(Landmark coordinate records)
------------------------------------

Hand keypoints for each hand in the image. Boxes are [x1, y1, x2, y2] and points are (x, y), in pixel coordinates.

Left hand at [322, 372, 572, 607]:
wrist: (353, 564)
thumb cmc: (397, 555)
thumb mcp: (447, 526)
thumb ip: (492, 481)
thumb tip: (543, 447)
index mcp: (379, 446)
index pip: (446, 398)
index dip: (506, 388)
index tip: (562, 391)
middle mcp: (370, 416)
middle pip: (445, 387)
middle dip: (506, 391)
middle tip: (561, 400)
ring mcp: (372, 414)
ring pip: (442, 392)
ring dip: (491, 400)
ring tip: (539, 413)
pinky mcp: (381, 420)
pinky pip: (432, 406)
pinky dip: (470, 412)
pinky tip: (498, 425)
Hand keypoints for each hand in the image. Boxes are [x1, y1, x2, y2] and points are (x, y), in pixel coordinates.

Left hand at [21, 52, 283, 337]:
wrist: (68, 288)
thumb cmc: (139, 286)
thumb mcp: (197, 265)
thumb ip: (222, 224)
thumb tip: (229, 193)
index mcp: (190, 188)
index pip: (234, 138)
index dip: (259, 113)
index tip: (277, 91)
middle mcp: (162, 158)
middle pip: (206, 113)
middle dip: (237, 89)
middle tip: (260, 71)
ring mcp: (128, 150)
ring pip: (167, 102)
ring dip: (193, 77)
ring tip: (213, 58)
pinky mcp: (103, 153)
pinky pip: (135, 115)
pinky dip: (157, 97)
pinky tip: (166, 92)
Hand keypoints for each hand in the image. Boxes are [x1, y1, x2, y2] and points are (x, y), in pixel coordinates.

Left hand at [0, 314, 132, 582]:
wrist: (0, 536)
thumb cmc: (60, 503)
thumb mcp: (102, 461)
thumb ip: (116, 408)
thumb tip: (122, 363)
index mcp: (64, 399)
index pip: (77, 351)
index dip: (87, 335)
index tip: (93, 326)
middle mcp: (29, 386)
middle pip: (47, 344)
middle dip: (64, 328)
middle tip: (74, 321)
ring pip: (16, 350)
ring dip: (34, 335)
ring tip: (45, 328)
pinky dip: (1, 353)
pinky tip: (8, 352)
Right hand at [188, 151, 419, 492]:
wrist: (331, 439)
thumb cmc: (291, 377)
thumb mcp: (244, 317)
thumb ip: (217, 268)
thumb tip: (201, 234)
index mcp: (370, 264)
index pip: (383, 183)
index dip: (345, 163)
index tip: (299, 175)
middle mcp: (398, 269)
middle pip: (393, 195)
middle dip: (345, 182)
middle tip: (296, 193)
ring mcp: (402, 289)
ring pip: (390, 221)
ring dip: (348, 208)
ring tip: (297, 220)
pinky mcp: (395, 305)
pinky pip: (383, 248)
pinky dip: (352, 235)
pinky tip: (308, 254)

------------------------------------

▶ **Task instructions**
Across the data above, how many lines contain "hand"? Reply with a bare number.

▶ **Solution below**
7